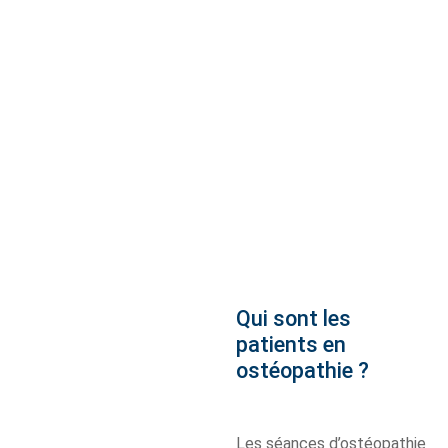
Qui sont les
patients en
ostéopathie ?
Les séances d’ostéopathie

What needs to be done: From the first line to the last, give the data again exactly, but without pictures.

Expected answer:
Qui sont les
patients en
ostéopathie ?
Les séances d’ostéopathie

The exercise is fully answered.